Qatargate: Documentos apanhados na investigação revelam mais de 300 tentativas de manipulação da democracia na UE

O escândalo de corrupção do Parlamento Europeu (PE) que ficou conhecido como ‘Qatargate’ está prestes a cumprir um ano desde que foram lançadas as operações de buscas e detenções de responsáveis, incluindo da então vice-presidente Eva Kaili, e o caso promete voltar a dar que falar nas instituições europeias, tendo em conta os documentos encontrados pelas autoridades belgas, bem como nas averiguações internas feitas pelo PE.

O Politico teve acesso a centenas de documentos que fazem parte da investigação e que revelam que, ao longo de quatro anos os principais suspeitos, incluindo o antigo eurodeputado Pier Antonio Panzeri e o seu assessor Francesco Giorgi (então namorado de Kaili) tinham um registo das tentativas de manipulação no Parlamento Europeu.

Países como o Qatar, Marrocos ou Mauritânia são suspeitos de terem gastado cerca de quatro milhões de euros em pagamentos, viagens e ofertas aos elementos da rede de corrupção.

No computador de Giorgi, apreendido num apartamento em Bruxelas, foi encontrada uma folha de Excel que lista mais de 300 alegadas tentativas de manipulação e de influência da rede, com ações levadas a cabo entre 2018 e 2022.

Os investigadores suspeitam que a rede, liderada por Pazeri, estaria a manipular o Parlamento em nome do Qatar e de outros Estados, mas os documentos sugerem também que estaria a tentar explorar a falta de conhecimento que alguns altos-oficiais têm sobre a democracia na UE.

Francesco Giorgi confessou à polícia que ele e Panzeri por vezes comunicavam aos países que faziam os pagamentos sobre operações e decisões sobre as quais não tinham qualquer influência, enquanto Panzeri também empolava as suas responsabilidades e poderes sobre as instituições europeias.

Na lista, constam várias operações, das quais se destacam:

– Para o Qatar, era o ‘Grande Prémio’ que quase passou: Procurava-se que Doha conquistasse a hipótese de os seus não precisarem de visto para viajar para a UE, algo que acabou por ter luz verde num comité de liberdades civis do parlamento em dezembro de 2022, dias antes de Giorgi e Panzeri serem detidos. O voto final foi suspenso com o eclodir do escândalo.

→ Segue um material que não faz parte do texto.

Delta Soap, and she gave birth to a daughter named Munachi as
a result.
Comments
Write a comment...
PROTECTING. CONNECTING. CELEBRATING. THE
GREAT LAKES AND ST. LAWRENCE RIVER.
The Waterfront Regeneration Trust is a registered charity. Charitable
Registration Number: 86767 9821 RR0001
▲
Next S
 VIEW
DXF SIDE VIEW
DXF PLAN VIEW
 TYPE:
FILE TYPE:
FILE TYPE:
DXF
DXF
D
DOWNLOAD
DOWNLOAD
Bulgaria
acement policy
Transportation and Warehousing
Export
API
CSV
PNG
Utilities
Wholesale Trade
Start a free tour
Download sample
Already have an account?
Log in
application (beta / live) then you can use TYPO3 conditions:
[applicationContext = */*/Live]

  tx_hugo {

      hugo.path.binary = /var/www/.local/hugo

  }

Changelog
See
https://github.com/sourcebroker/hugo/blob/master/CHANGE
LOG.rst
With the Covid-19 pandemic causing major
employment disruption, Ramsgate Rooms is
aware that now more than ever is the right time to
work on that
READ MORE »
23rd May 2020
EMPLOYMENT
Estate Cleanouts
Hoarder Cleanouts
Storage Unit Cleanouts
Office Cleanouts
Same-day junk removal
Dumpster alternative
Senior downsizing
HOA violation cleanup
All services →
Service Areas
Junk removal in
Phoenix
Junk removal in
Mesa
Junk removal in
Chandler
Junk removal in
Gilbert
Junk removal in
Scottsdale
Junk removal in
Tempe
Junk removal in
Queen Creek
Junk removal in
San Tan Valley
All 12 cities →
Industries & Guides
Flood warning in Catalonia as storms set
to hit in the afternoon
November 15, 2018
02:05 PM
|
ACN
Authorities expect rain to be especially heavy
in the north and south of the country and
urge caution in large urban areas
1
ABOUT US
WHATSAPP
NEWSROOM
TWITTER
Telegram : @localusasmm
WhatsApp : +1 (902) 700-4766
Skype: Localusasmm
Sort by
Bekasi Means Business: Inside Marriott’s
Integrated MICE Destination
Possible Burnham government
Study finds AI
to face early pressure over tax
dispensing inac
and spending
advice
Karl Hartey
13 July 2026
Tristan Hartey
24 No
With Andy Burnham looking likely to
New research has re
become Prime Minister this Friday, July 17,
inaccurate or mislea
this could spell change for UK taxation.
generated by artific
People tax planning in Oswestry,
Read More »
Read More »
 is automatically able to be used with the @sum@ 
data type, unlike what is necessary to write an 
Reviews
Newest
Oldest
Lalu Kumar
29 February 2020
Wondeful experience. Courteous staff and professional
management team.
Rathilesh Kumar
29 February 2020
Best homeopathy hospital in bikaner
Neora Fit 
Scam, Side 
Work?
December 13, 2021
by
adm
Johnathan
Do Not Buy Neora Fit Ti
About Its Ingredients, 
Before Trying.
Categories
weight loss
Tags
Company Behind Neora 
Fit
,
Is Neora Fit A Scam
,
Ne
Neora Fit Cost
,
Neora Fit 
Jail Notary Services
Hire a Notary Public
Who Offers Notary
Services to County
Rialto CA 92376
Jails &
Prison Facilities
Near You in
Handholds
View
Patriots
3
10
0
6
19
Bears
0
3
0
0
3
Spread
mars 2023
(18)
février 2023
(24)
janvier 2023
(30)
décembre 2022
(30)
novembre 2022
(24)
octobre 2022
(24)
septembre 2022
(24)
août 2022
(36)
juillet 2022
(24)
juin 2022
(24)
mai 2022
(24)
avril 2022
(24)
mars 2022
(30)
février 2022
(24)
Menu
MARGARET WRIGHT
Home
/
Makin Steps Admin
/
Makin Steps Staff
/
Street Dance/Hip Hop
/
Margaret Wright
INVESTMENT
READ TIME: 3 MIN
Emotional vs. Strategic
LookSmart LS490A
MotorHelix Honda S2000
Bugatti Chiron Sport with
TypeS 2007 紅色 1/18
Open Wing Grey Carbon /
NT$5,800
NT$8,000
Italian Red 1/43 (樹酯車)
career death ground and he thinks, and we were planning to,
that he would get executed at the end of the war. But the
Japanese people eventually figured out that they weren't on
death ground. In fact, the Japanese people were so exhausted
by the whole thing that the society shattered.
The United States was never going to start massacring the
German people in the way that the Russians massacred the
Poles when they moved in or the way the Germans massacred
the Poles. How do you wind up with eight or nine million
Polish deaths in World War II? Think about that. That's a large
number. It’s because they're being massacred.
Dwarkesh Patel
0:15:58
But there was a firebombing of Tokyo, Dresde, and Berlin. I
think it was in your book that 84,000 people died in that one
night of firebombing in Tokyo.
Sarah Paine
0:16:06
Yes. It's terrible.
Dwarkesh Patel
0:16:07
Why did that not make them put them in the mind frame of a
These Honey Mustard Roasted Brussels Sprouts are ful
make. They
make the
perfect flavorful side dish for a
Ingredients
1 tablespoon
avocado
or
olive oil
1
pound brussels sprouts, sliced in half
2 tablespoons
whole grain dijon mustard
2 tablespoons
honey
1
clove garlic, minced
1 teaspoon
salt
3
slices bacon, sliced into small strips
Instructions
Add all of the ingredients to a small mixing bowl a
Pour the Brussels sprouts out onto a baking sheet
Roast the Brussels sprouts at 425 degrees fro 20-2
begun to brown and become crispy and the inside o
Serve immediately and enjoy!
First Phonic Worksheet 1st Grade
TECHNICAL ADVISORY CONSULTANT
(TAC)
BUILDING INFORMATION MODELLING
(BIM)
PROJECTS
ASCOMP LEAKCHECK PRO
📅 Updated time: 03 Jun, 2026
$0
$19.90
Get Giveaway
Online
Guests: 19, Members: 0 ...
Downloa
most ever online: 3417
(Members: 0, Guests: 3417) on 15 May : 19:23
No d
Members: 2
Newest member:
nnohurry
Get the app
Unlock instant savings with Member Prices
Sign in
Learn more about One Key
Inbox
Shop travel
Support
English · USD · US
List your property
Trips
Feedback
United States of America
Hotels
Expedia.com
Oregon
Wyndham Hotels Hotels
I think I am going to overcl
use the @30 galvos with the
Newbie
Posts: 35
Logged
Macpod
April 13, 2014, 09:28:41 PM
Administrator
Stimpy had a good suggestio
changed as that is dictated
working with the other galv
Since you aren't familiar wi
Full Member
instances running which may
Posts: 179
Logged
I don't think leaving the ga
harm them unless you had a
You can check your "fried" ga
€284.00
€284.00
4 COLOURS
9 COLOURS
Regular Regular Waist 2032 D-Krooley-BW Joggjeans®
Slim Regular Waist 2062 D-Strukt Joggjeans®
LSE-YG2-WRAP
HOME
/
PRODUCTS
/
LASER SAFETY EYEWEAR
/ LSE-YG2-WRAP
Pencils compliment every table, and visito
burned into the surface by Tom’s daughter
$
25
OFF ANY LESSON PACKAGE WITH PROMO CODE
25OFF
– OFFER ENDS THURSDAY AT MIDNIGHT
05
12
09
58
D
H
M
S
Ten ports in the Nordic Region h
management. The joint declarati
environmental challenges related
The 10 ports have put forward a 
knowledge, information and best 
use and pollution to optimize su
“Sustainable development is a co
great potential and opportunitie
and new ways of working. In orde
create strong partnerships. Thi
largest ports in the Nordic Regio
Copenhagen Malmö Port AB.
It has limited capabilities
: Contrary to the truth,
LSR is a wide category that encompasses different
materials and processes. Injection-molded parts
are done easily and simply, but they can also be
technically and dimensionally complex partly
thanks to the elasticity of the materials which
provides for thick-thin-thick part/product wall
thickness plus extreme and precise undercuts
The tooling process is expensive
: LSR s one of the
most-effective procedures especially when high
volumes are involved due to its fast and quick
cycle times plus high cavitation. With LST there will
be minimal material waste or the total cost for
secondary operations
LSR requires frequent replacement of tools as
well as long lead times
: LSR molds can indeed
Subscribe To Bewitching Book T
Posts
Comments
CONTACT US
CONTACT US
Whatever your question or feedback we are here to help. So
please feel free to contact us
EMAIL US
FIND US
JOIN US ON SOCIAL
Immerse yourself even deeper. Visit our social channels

– Ainda na mesma operação, havia dois planos de ação sobre quem pressionar. Uma pré-condição apresentada para garantir o acordo entre Qatar e UE seria afastar os eurodeputados críticos de Doha e do seu tratamento de trabalhadores migrantes e jornalistas. Giorgi dava conta de sucessos em “neutralizar” seis resoluções parlamentares de condenação do Qatar, entre junho de 2021 e novembro de 2022.

– Manipulação de audiências parlamentares: Na lista aparece um sucesso na “mudança da narrativa no Parlamento Europeu”, perante as críticas que se adensavam às preparações do Mundial de Futebol naquele país, com alegada exploração de trabalhadores migrantes, com a intervenção mediada de um oficial qatari numa audiência a uma comissão do Parlamento Europeu. Também em fevereiro de 2020 há registo de preparação de notas tendo em vista a presença do ministro dos Negócios Estrangeiros do Qatar num comité do PE, para “questões direcionadas” por determinados eurodeputados.

– Ataques a rivais do Qatar: o documento lista uma operação, em 2021, tendo em vista travar a nomeação do responsável da polícia dos Emirados Árabes Unidos (com quem o Qatar mantém relações tensas), Naser Al-Raisi, para novo presidente da Interpol. Já outra ação teve como alvo a Arábia Saudita, no seguimento de corte de relações com o Qatar. Panzeri e Giorgi cobraram ao país um ‘pacote de ações que incluía publicações nas redes sociais a criticar o país e a exibição de filmes relacionados com o homicídio do colunista saudita Jamal Khashoggi.

– Contam-se várias ações de alegada intervenção a favor de Marrocos e Mauritânia. Nos documentos os envolvidos congratulam-se em terem conseguido a provação de uma resolução parlamentar contra a Argélia, que beneficiaria Marrocos, ou de colherem sucesso num “texto mais moderado” que criticava Marrocos pela forma como lidou com a crise migratória de 2021. Quanto à Mauritânia, com o objetivo de melhorar a imagem pública, a folha de Excel do grupo sugeria que se tentasse impedir que uma ativista opositora do governo mauritano ganhasse o Prémio Sakharov da UE para os direitos humanos.